It’s not so long ago- some 50 years or so-since Hermès was a little French company whose beautiful saddles, silk scarves and leather accessories were known mainly to a small group of sophisticated cognoscenti. Yet, these days, Hermès is one of a tiny band of golden elite brands whose lustre and allure is known and their products lusted after around the world. Its iconic products-the Kelly bag, the Chaine d’Ancre bracelet, its Calèche perfume, the Cape Cod watch and, most of all, its famous carré or silk scarf-are recognised around the world and the mere sight of one of its orange boxes sets the heart aflutter.

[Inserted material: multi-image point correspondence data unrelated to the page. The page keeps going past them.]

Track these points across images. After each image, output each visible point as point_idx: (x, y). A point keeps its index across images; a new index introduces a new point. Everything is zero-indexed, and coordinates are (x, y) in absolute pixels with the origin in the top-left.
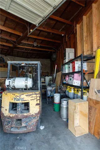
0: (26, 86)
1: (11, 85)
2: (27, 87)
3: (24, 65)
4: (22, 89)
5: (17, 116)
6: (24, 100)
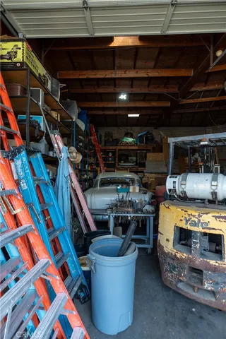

The world’s economies may be suffering, but Hermès sails serenely on, its sales and profits surging upwards. The brand has shown that there are always those who know, and are prepared to pay for, true quality. Much of this is down to the original guiding principles, laid down by the company’s founders, which focus on creativity and craftsmanship, rather than commercial gain.
But say the word Hermès, and what springs to mind is its most iconic product-the silk scarf. Never intended to be just an accessory, the first one was sold in 1937 and there have been more than 1,500 different designs since, some by in-house designers, others by notable artists, and a few, such as the hugely successful Brides de Gala, have been revived many times. All are made of the highest-quality woven silk twill with hand-finished rolled hems, and although the classic scarf is either 90cm (35½in) by 90cm or 70cm (27½in) by 70cm, there is now a version in a lighter summer silk that measures 140cm (55in) by 140cm.
Through the years, Hermès scarves adorned the necks, waists and heads of some of the world’s most iconic personalities, but, now, they’re being rediscovered by the young set, who, encouraged by enterprising Hermès pop-up shops-cum-workshops, find ever more enterprising ways to wear them. An Hermès scarf, you see, is, like diamonds, forever.